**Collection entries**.
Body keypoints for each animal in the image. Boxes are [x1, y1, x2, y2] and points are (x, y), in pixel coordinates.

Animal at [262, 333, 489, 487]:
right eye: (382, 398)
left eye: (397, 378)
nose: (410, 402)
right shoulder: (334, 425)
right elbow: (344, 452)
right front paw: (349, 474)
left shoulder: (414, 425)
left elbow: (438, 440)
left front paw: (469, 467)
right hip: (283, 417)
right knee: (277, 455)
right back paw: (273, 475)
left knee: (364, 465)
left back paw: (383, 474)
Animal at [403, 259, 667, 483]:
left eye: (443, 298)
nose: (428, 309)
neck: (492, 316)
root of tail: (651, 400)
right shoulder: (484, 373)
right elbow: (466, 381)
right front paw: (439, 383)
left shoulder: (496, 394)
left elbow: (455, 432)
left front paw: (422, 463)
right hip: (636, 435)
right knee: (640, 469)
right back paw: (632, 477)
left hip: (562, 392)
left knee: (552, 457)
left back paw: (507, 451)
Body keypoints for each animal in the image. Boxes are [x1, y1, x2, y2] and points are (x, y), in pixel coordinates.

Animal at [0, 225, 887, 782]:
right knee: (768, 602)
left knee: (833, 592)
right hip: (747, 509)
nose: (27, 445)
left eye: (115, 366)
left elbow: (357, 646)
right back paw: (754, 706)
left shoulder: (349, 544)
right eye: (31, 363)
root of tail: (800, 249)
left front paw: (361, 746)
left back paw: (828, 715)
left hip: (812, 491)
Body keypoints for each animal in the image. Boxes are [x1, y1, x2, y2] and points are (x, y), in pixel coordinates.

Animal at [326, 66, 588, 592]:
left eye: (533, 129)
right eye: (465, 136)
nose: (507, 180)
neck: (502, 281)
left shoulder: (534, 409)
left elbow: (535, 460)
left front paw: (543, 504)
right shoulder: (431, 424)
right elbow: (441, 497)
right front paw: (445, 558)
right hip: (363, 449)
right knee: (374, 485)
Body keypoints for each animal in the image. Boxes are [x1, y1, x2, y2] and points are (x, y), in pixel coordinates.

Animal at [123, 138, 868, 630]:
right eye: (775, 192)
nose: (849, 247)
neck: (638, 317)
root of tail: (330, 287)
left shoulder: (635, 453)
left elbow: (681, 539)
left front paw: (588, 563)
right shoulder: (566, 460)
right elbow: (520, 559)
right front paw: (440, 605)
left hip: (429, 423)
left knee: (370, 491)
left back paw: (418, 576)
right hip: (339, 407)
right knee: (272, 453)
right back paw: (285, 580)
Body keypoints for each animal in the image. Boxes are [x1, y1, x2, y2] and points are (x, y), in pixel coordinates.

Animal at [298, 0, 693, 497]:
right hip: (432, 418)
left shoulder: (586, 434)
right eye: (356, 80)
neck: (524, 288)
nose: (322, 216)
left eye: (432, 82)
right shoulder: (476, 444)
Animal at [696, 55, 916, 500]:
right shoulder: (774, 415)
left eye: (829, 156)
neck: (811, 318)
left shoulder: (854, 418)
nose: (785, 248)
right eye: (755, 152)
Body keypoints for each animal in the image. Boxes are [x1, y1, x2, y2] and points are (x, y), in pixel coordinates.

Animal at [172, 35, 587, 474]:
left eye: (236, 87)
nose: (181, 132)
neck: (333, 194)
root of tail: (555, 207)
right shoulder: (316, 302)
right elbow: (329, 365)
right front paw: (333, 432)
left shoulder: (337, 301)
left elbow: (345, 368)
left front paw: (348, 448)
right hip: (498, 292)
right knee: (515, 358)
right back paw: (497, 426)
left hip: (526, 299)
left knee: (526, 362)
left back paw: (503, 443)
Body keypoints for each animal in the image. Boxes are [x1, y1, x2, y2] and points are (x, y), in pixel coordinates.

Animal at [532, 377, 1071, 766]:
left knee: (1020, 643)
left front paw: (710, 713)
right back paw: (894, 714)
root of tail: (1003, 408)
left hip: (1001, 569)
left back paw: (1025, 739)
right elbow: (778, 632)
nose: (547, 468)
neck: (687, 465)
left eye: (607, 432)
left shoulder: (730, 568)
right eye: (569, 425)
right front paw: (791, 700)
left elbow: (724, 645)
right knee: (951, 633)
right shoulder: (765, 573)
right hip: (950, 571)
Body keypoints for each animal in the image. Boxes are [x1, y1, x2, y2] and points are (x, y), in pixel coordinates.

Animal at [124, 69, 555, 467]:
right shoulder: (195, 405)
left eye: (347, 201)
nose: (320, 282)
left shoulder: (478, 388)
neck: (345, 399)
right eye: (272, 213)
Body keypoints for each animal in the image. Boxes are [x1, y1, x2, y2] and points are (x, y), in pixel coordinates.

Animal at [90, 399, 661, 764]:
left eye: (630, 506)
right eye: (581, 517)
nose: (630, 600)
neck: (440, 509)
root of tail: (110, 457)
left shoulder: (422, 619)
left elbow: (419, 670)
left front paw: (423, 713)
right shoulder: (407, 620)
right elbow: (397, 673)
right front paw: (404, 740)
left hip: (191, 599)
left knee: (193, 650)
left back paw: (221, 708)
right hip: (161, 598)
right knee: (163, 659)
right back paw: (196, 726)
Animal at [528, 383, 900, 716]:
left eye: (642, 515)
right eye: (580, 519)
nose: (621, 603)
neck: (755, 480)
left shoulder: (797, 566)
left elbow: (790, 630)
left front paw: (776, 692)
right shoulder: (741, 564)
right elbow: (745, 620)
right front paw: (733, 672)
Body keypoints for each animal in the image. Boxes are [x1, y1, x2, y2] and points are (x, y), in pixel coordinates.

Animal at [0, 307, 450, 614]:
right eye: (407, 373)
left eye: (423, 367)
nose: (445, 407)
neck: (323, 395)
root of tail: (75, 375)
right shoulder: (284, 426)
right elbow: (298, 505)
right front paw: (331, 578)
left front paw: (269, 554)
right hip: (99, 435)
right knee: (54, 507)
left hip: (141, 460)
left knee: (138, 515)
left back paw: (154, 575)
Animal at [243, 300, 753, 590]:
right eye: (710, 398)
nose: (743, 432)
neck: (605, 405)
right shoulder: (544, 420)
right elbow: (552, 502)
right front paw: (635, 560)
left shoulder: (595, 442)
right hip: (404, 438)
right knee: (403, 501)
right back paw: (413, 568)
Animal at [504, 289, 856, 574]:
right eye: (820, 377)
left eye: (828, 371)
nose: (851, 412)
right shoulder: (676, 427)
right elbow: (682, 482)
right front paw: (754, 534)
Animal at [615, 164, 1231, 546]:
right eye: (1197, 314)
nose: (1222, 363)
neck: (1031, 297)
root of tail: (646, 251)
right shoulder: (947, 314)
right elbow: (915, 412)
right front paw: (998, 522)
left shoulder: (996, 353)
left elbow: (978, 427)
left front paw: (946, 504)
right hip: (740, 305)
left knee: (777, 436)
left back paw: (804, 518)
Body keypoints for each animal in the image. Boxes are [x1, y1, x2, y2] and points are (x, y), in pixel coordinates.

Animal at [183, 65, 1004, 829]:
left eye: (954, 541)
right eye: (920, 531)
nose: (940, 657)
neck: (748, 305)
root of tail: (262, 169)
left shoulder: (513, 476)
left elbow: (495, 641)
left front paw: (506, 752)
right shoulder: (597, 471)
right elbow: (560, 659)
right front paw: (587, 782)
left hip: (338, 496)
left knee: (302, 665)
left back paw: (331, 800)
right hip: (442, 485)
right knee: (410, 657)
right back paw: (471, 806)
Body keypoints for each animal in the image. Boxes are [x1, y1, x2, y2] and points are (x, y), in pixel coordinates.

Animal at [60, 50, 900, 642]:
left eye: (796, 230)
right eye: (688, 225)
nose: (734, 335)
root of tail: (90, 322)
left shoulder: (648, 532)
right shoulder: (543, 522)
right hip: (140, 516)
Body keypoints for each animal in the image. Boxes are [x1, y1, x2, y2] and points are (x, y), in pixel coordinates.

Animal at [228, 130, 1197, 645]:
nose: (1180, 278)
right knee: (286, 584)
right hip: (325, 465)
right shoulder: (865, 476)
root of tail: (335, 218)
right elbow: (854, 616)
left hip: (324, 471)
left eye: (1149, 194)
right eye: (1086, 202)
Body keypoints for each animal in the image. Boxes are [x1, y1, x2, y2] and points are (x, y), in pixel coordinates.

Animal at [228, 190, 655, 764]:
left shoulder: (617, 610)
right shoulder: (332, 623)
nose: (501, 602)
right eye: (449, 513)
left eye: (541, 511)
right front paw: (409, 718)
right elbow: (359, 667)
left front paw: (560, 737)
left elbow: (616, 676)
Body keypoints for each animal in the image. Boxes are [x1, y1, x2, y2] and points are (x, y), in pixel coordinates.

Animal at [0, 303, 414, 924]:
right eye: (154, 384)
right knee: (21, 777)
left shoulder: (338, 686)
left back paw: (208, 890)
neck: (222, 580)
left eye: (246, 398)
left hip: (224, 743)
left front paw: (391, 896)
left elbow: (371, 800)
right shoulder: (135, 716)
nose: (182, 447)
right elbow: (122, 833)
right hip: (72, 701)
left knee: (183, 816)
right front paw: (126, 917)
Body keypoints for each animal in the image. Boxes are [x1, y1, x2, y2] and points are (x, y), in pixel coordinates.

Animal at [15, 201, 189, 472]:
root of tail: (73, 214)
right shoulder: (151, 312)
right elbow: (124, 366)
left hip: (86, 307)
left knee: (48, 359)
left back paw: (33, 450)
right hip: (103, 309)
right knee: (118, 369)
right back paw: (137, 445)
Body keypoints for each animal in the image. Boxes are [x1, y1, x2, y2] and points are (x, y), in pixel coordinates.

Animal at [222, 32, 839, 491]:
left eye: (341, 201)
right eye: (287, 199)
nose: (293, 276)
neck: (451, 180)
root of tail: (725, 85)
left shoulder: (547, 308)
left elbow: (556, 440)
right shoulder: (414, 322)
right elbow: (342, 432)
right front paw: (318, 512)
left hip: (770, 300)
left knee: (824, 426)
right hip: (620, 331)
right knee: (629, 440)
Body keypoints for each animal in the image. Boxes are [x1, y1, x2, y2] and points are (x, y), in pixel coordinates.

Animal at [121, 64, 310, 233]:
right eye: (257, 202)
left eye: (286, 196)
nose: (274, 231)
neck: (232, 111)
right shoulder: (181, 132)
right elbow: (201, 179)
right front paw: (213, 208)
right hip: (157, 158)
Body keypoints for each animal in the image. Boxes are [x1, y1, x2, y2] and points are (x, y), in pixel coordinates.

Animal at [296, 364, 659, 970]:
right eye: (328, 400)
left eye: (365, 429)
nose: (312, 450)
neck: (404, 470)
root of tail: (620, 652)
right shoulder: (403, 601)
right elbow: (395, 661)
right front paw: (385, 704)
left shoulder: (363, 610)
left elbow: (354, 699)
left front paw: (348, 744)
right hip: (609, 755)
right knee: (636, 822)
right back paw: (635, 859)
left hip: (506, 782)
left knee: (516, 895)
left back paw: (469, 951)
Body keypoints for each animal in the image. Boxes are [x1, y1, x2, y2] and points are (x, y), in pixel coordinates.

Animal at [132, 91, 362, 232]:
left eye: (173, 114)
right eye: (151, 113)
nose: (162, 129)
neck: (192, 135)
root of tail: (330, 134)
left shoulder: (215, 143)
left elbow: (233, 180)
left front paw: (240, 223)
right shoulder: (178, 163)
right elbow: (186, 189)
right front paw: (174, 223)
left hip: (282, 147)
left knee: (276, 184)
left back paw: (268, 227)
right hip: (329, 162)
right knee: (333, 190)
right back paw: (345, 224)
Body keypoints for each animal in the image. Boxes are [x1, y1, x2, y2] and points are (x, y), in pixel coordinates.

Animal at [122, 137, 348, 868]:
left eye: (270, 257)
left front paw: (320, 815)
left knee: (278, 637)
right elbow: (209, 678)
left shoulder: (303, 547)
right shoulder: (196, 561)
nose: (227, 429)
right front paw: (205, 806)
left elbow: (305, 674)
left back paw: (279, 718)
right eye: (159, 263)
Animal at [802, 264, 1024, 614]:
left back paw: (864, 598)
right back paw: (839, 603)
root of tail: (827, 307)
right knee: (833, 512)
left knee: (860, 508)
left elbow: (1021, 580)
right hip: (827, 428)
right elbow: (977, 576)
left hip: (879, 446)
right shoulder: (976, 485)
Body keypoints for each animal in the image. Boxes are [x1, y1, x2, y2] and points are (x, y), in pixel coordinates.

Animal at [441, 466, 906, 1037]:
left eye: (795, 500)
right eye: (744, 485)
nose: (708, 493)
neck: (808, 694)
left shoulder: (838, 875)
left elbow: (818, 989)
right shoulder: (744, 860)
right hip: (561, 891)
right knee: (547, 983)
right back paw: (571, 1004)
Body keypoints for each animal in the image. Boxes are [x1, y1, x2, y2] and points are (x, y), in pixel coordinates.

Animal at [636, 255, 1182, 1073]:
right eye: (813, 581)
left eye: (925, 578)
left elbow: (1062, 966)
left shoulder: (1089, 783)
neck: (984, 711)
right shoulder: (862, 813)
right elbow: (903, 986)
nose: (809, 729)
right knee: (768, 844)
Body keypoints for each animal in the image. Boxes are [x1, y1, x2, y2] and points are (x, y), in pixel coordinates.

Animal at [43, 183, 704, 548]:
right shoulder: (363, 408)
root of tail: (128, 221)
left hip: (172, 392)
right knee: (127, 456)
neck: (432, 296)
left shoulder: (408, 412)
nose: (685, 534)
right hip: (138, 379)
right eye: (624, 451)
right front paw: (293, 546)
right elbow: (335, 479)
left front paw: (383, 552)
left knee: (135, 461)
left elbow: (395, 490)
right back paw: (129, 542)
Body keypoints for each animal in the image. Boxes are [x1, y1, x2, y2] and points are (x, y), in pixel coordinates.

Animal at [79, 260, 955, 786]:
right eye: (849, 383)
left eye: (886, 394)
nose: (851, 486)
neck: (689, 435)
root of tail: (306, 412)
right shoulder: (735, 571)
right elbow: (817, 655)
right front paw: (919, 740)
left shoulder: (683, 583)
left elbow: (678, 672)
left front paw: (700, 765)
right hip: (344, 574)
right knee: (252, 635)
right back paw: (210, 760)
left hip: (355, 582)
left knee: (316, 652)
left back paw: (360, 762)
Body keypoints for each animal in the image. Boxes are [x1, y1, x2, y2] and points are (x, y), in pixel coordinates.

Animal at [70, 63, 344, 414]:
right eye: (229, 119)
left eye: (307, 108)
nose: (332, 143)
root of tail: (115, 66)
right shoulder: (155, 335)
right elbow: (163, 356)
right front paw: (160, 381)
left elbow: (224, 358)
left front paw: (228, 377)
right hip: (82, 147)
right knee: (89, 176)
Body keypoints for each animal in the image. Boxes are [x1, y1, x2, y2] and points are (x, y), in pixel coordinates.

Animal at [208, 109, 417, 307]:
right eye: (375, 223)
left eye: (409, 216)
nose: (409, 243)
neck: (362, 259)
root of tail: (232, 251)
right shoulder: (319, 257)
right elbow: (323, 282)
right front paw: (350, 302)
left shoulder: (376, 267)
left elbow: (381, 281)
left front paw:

**WORK ORDER**. The reply should consist solely of the lines above from the one that has "right knee: (127, 456)" through the one that has "root of tail: (306, 412)", reproduced exactly.

**ANSWER**.
right knee: (127, 456)
neck: (432, 296)
left shoulder: (408, 412)
nose: (685, 534)
right hip: (138, 379)
right eye: (624, 451)
right front paw: (293, 546)
right elbow: (335, 479)
left front paw: (383, 552)
left knee: (135, 461)
left elbow: (395, 490)
right back paw: (129, 542)
Body keypoints for each animal in the image. Boxes are [x1, y1, x2, y2] and points are (x, y), in pixel coordinates.

Animal at [79, 260, 955, 786]:
right eye: (849, 383)
left eye: (886, 394)
nose: (851, 486)
neck: (689, 435)
root of tail: (306, 412)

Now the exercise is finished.